Amaresh Roy, J.
1. This appeal has been preferred by two referring claimants against an Award made by the Arbitrator determining compensation in respect of a property requisitioned under Rule 75-A of Defence of India Rules, 1939, which requisition was made by an order dated 25th October, 1943. The reference was made by L. A. Collector on 6th February, 1959 purporting to do so under Section 19 of Defence of India Act, 1939 to an Arbitrator appointed under G. O. No. 924, dated 14-1-59 for determination of proper valuation of compensation for structures demolished in respect of C. S. Plot No. 1081 of Mouza Palta P. S. Noapara in 24-Parganas. Each of the appellants claim moiety share in the property and therefore same shares in the compensation. There is no dispute as to that. That reference was made in the state of facts which are not in controversy before us in the appeal. Those facts are that C. S. Plot No. 1081 with structures standing thereon was requisitioned by the Government for military purposes in connection with the construction of the Barrackpore Airfield. Owner of the requisitioned property then was Sk. Abdul Aziz and his brother. An assessment of recurring compensation fixed at Rs. 15/- per month was made after requisition. The then owners did not dispute that offer of recurring compensation and compensation has been paid to them and to present owners of the property till 15th April, 1957. Three years after requisition one of the brothers sold his share of the property to Upendra Kumar Nandi who and Sk. Abdul Aziz are the present appellante.

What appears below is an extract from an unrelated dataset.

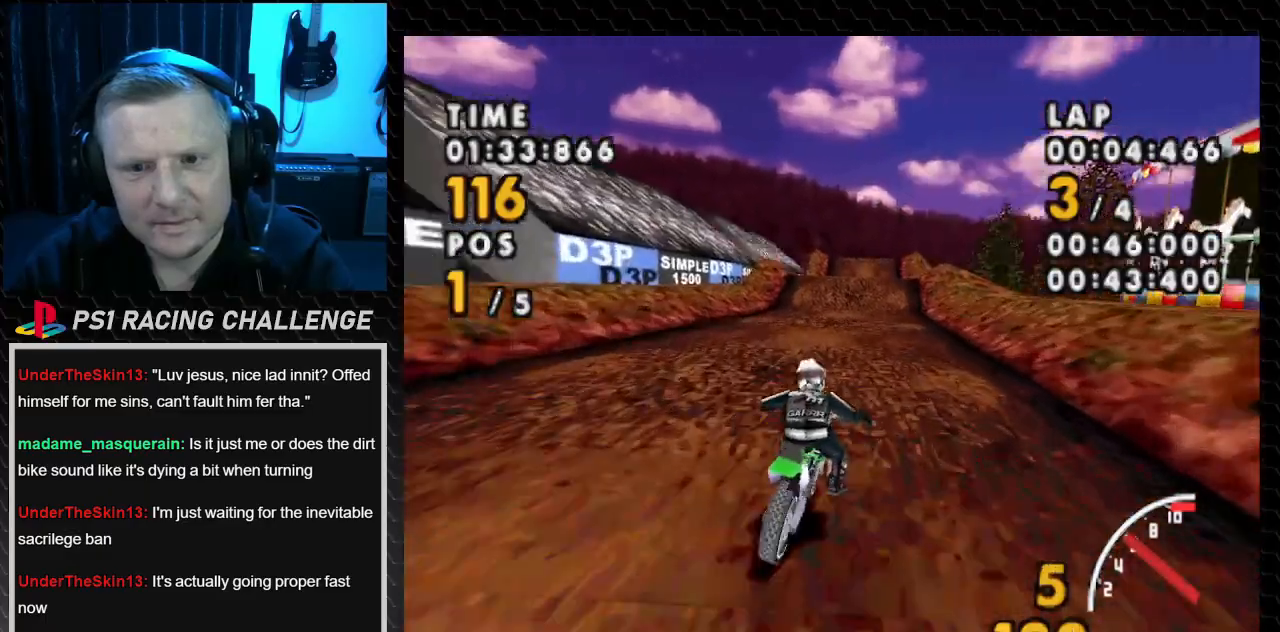
{"buttons": ["CROSS"], "events": []}
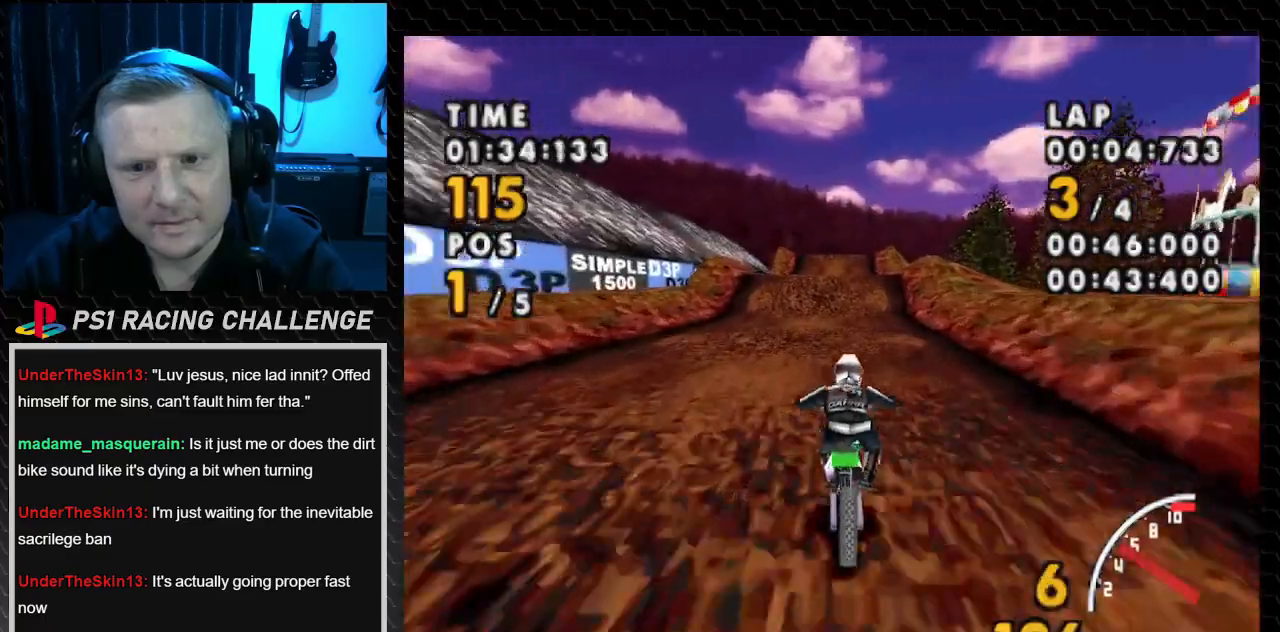
{"buttons": ["CROSS", "DPAD_LEFT"], "events": [[400, "DPAD_LEFT", "down"]]}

2. When the property was still remaining under requisition, as it remains even now, in 1957 the L. A. Collector made an assessment of terminal compensation for the building which was demolished soon after requisition in 1943, and made an offer to the owners of Rs. 4,600/-as compensation for the demolished building. The owners did not agree to that assessment though they received payment of Rs. 3,680/- (80% of assessed compensation) under protest on 2-9-57. They made a claim of Rs. 12,000/- as fair compensation for the demolished structures and demanded reference to Arbitration. Reference was made by L. A. Collector on 6th February, 1959 when the property was still under requisition and it had neither been derequisitioned nor converted into acquisition. Both in the order of reference and Notification appointing the Arbitrator the subject of reference has been mentioned as:
'Compensation for structures demolished in respect of C. S. Plot No. 1081 of Mouza Palta. P. S. Noapara, 24-Parganas.'
That has been numbered as Arbitration Case No. 32 of 1958. The Arbitrator proceeded to try the case on evidence and has disposed it of by making an Award in which he assessed the value of structures on the basis of valuation in 1943-44 and fixed it at Rs. 6,579/-, then deducted depreciation at 10% and determined compensation at Rs. 5,921/- allowing interest on that amount at 6% per annum from 16th April, 1957 till realisation. The referring claimants have preferred appeal against that Award. Respondent Union of India has not preferred any appeal or cross-objection.
3. Appearing for the appellants the learned Advocate Mr. Gupta sought to assail the judgment of the Arbitrator mainly on the ground that for assessing the compensation for the demolished structure, the cost of restoring the building in the condition it was in 1943 (when requisition was made) should be calculated at the rates prevailing in 1957 when notice of such demolition was given and not at the rates prevailing in 1943-44 as the L. A. Collector had made for assessing for the purpose of making an offer and the Arbitrator had also accepted for making his Award on his finding that the building was demolished soon after requisition probably in 1944. In support of that contention Mr. Gupta relied on the provisions of Section 8 of Act XXX of 1952. Both parties agree that the case is governed by that Act though the Act has now been repealed by Act 48 of 1963.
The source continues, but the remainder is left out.